Kirsten Pabst emerges as Missoula’s main antagonist. She silences rape victims, dismisses rape reports, and, in her campaign for County Attorney, hypocritically claims that she will be tough on rape and compassionate toward victims. Early on in Missoula, Kirsten Pabst is working as a public prosecutor in County Attorney Fred Van Valkenberg’s office. She is smart, punchy, and politically savvy. But Pabst seems not to fully understand her professional boundaries and tends to sympathize with young men accused of rape. She testifies on Calvin Smith’s behalf at Smith’s University Court trial.

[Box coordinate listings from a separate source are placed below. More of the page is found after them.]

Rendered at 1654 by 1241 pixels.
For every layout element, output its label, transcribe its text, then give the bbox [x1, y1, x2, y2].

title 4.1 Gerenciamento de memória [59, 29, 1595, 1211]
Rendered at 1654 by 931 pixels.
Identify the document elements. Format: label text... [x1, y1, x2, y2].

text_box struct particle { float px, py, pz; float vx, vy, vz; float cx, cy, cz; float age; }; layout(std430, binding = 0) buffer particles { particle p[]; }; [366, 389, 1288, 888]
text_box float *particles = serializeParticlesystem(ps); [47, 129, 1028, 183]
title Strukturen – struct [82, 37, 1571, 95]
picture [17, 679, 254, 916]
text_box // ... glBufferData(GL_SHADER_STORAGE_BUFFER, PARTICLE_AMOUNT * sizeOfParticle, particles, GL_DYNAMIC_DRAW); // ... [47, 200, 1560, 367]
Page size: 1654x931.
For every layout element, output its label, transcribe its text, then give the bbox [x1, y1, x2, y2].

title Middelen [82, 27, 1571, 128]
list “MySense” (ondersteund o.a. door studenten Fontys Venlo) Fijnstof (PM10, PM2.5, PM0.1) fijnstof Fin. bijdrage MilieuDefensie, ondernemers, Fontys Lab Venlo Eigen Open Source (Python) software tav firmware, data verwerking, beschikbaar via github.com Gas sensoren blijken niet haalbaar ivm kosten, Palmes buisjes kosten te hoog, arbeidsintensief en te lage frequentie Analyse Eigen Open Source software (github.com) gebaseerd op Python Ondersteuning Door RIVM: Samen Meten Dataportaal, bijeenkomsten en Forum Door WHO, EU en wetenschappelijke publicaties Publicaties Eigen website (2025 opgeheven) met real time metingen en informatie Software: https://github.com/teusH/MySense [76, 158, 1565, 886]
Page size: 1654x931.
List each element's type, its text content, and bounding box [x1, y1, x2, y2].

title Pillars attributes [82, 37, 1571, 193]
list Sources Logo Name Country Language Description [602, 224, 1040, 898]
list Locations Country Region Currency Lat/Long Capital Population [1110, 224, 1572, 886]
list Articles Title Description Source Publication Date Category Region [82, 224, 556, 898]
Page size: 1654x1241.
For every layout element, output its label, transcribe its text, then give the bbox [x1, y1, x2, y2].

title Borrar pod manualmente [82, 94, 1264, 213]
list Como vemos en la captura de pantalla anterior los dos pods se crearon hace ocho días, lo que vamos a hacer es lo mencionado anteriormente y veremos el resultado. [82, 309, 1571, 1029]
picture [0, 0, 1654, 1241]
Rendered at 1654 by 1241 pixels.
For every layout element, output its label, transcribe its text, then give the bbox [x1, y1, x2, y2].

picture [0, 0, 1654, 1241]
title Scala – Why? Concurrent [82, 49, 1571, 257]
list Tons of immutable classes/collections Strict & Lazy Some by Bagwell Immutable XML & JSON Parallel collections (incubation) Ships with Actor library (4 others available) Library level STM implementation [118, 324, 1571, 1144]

Kirsten Pabst is good at changing roles. She resigns from the Missoula County Attorney’s Office and keeps a blog in which she writes about herself and her high success rate prosecuting cases. She enters private law practice. Jordan Johnson’s defense attorney, David Paoli, sees that Pabst has finesse and poise that would compliment his more aggressive courtroom style. Kirsten Pabst becomes a member of Jordan Johnson’s defense. In court, she often takes on an ironic and even caustic tone. She describes Dr. David Lisak, the preeminent rape scholar in the United States, as “an erstwhile professor from Massachusetts.” After Pabst and Paoli win Johnson’s case, Pabst writes a blog post in which she says that the Missoula County Attorney’s Office should have never prosecuted the case. Then she runs for Missoula County Attorney promising to be tougher on rape. Above all, Kirsten Pabst is portrayed as a climbing politician. Her hypocrisy serves her personal ambitions.